INGREDIENTS
- 8 oz (225g) brown rice shells pasta (ensure it’s vegan-friendly)
- 2 cups broccoli florets
- 1 tablespoon olive oil
- Salt and black pepper to taste
- 1 cup fresh spinach leaves
- 1/4 cup sun-dried tomatoes, chopped
- 1/4 cup toasted almonds, chopped
- Vegan pesto sauce (store-bought or homemade)
- Fresh basil leaves, for garnish
INSTRUCTIONS
Roast the Vegetables:
-
Roast the Broccoli:
- Preheat the oven to 400°F (200°C).
- Toss the broccoli florets with olive oil, salt, and black pepper in a bowl.
- Spread the broccoli on a baking sheet and roast in the preheated oven for about 15-20 minutes, or until tender and slightly crispy at the edges. Set aside.
Cook the Brown Rice Shells Pasta:
- Bring a large pot of salted water to a boil.
- Add the brown rice shells pasta and cook according to the package instructions until al dente. Drain and set aside.
Assemble the Pasta Dish:
- In a large mixing bowl, combine the cooked brown rice shells pasta, roasted broccoli, fresh spinach, chopped sun-dried tomatoes, and toasted almonds.
- Add a generous dollop of vegan pesto sauce to the bowl.
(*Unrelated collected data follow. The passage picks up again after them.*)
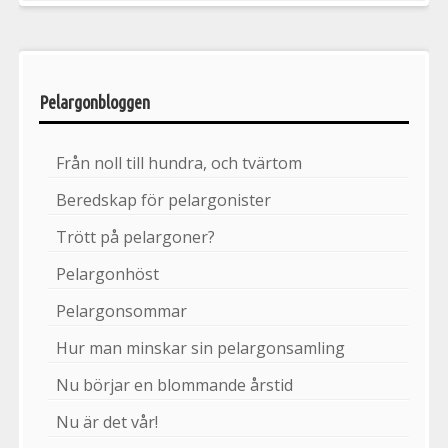
Pelargonbloggen
Från noll till hundra, och tvärtom
Beredskap för pelargonister
Trött på pelargoner?
Pelargonhöst
Pelargonsommar
Hur man minskar sin pelargonsamling
Nu börjar en blommande årstid
Nu är det vår!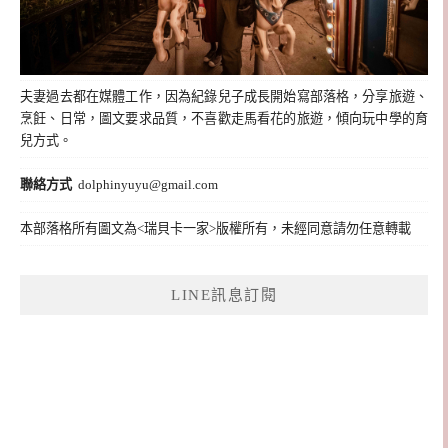
夫妻過去都在媒體工作，因為紀錄兒子成長開始寫部落格，分享旅遊、
烹飪、日常，圖文要求品質，不喜歡走馬看花的旅遊，傾向玩中學的育
兒方式。
聯絡方式
dolphinyuyu@gmail.com
本部落格所有圖文為<瑞貝卡一家>版權所有，未經同意請勿任意轉載
LINE訊息訂閱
The amount can vary based on your taste preference for pesto.
- Gently toss all the ingredients together to ensure they are well combined and coated with the pesto.
Serve:
- Divide the Vegan Brown Rice Shells Pasta with Broccoli, Pesto, Toasted Almonds, Spinach, and Sun-Dried Tomatoes among serving plates.
- Garnish with fresh basil leaves for a pop of color and an aromatic touch.
- Enjoy your delightful and flavorful Vegan Brown Rice Shells Pasta creation. Revel in the medley of roasted vegetables, zesty pesto, and crunchy almonds that come together to create a satisfying and nourishing dish.
Note: Feel free to customize this recipe by adding other vegetables or plant-based protein sources of your choice. Adjust the quantities and seasonings according to your taste preferences.